Marshall, Brooklyn native and author of the critically acclaimed Brown Girl, Brownstones (1981) and Daughters (1991), explores the long-standing rivalry between West Indian immigrants and American-born blacks, telling the interwoven stories of several generations on both sides. The Paynes, ambitious strivers from the islands, don’t think much of the high-and-mighty McCullums, only one generation removed from their Virginia farm. Then young, musically talented Sonny-Rett Payne woos and wins Cherisse McCullum, the lovely, light-skinned daughter whose mother had hoped would become a movie star á la Dorothy Dandridge—and the battle lines are drawn.

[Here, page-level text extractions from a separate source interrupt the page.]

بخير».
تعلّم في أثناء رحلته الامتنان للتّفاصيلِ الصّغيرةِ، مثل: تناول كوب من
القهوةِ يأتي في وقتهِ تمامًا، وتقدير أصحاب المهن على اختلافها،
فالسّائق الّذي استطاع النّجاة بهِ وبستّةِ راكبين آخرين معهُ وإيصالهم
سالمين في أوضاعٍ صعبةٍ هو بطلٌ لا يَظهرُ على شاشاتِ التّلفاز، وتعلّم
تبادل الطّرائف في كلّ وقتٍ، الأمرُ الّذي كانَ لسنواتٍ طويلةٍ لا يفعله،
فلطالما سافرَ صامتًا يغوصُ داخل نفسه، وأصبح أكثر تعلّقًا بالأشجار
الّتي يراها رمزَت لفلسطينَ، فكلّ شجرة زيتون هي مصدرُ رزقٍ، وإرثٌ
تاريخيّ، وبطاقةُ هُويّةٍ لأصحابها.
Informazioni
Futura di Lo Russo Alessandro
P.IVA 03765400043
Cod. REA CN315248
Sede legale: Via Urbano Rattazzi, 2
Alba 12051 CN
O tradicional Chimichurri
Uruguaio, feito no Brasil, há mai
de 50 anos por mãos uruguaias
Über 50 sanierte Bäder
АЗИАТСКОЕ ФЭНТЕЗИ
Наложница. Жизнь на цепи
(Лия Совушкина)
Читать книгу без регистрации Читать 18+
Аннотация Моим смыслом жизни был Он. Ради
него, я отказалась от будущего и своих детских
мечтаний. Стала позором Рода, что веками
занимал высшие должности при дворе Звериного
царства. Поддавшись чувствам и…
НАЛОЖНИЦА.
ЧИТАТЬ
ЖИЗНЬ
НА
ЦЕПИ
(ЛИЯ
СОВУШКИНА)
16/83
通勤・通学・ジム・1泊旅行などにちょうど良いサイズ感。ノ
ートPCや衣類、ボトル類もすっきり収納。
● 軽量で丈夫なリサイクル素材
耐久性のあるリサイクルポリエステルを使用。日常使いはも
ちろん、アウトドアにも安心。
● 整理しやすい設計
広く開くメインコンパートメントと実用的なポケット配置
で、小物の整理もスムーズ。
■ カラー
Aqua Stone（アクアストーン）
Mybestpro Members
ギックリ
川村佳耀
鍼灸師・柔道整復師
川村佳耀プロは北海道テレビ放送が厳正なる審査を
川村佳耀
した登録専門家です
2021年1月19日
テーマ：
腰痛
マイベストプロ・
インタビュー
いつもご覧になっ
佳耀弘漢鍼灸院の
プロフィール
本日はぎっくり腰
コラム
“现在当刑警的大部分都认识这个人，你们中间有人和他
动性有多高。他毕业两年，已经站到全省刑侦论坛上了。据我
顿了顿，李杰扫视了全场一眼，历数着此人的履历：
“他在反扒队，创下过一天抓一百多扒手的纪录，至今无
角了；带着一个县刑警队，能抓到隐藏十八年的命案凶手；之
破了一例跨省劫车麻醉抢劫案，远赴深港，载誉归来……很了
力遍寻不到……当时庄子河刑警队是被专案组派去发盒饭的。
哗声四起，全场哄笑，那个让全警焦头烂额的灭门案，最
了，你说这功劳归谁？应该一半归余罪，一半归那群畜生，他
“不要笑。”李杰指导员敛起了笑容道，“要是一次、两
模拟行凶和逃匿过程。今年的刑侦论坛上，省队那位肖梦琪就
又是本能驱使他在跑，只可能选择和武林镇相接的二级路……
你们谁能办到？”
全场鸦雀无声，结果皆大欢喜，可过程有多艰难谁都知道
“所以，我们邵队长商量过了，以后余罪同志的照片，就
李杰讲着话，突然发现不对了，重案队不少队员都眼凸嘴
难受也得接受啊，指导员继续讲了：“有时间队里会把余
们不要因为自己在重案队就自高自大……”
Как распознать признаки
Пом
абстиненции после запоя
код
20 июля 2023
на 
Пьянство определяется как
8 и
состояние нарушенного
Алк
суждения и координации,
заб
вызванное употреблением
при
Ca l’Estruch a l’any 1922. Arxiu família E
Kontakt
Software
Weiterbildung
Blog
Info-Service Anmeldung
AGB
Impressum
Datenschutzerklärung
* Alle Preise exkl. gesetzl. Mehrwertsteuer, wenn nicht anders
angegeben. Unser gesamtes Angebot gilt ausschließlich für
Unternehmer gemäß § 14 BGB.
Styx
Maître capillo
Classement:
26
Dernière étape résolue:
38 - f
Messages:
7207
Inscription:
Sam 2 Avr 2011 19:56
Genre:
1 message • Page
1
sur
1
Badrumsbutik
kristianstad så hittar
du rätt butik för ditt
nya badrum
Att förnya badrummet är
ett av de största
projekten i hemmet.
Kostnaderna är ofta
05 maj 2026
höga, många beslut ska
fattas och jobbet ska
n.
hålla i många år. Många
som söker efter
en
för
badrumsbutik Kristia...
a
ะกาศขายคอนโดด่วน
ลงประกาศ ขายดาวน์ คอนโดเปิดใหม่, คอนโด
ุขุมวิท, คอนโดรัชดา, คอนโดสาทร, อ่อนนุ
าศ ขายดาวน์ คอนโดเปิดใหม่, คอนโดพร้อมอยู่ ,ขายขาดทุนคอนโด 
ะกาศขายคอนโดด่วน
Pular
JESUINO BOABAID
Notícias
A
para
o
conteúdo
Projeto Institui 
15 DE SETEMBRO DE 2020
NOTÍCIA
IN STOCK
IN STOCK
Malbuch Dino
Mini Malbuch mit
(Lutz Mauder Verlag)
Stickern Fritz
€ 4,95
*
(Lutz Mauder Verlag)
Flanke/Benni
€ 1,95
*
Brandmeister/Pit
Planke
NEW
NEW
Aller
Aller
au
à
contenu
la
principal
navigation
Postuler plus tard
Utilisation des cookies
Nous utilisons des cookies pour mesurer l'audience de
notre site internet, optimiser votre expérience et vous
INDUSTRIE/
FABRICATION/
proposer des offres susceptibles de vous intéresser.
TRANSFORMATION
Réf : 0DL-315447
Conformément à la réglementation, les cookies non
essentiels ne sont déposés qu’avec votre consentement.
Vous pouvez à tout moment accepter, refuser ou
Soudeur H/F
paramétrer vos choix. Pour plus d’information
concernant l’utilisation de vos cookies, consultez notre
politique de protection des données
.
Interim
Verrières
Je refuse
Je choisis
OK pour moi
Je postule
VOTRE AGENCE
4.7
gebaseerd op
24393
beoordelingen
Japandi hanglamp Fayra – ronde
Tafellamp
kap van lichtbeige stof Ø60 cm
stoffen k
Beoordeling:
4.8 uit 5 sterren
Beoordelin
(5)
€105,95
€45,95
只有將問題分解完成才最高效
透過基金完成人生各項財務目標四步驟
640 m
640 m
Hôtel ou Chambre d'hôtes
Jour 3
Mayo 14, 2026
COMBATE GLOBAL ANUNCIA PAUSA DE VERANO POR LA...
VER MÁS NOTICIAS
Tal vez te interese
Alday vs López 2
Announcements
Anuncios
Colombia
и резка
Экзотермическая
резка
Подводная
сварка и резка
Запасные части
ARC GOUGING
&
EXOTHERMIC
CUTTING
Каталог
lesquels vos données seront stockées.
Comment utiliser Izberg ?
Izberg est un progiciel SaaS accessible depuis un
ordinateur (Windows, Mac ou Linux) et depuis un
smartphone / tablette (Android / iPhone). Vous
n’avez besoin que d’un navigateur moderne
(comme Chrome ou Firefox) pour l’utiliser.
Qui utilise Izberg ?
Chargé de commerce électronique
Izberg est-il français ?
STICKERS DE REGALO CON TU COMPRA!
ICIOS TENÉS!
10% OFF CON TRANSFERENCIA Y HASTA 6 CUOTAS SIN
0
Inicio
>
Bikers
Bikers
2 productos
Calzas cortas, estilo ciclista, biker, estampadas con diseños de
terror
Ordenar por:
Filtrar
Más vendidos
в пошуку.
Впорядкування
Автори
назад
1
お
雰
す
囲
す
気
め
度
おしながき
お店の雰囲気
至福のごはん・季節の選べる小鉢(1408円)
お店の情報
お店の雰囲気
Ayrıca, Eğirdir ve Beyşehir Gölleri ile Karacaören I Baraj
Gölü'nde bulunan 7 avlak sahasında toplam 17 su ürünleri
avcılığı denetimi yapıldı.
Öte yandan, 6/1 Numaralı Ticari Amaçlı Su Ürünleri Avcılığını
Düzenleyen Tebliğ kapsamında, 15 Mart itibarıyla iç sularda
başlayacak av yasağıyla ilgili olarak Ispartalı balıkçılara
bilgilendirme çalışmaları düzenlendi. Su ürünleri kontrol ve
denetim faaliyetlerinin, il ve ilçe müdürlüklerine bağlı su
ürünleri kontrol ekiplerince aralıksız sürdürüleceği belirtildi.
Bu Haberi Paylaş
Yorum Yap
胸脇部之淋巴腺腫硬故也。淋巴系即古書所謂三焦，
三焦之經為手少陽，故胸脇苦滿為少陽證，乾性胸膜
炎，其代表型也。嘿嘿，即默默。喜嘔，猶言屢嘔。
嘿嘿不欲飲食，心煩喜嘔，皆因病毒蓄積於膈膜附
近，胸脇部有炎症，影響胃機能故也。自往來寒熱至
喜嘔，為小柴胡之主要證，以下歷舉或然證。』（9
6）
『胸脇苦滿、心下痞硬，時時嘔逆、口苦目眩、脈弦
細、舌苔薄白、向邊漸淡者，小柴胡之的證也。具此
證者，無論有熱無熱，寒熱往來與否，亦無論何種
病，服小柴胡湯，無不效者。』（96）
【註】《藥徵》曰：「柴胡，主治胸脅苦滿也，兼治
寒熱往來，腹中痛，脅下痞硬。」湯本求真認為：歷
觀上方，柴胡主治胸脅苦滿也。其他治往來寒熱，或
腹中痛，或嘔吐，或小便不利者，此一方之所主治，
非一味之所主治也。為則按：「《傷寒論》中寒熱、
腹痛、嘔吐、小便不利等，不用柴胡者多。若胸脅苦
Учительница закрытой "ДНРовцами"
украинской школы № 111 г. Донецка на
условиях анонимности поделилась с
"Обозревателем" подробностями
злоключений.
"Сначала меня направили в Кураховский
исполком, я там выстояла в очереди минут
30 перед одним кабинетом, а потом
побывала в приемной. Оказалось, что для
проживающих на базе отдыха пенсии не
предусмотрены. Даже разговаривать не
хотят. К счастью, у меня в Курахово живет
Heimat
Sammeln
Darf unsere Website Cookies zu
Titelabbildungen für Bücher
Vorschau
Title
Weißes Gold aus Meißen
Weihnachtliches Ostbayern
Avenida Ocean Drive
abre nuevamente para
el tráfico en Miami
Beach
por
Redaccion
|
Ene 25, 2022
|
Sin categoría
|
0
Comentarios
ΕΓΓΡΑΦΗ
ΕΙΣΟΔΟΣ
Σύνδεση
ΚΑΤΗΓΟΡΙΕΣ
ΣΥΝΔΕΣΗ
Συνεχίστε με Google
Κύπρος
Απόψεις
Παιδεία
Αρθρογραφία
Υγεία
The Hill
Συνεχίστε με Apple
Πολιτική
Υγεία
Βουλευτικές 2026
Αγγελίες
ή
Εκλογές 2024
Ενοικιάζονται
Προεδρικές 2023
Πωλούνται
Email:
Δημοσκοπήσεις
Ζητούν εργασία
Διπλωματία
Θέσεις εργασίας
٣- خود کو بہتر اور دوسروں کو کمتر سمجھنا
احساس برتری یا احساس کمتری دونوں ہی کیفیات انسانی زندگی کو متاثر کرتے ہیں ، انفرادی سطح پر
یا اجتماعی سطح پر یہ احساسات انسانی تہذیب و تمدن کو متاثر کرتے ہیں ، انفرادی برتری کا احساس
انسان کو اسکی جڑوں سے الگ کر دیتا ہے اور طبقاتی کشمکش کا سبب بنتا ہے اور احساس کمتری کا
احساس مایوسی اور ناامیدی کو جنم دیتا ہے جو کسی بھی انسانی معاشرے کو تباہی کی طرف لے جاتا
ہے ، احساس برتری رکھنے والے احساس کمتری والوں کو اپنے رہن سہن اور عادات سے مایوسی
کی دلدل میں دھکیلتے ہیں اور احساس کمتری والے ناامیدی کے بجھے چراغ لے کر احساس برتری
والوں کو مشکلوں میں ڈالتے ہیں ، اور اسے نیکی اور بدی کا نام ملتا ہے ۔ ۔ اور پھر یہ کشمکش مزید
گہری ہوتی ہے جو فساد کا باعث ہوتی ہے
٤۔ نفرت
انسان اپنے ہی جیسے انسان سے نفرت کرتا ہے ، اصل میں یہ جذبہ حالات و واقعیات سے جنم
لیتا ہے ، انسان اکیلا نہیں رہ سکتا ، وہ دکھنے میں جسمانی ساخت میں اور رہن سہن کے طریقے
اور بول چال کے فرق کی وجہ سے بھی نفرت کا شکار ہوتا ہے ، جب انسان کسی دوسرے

While their mothers never forgive it (or each other for allowing it), Sonny-Rett and Cherisse escape to Paris after WWII, and there Sonny-Rett becomes a world-famous jazz musician and composer, and Cherisse his happy wife. They’re accompanied by Hattie Carmichael, once a foster child in their close-knit community, who acts as Sonny’s manager and the family factotum. The expatriate Paynes thrive until Sonny’s descent many years later into drug abuse and Cherisse’s subsequent death from breast cancer. Their wayward daughter JoJo has a fling with a street vendor from Cameroon, which results in a son, named after his grandfather. Hattie eventually brings the boy to visit his elderly American relatives, who are still struggling to keep up appearances in their rapidly gentrifying neighborhood—and still clinging to their dimly remembered fury over the long-ago feud.
Several distinct voices and points of view develop this multilayered narrative, reminiscent of jazz improvisations that explore a melody in different ways. But Marshall’s undisciplined prose doesn’t have the sensual immediacy of music: ultimately the effect is more confusing than lyrical.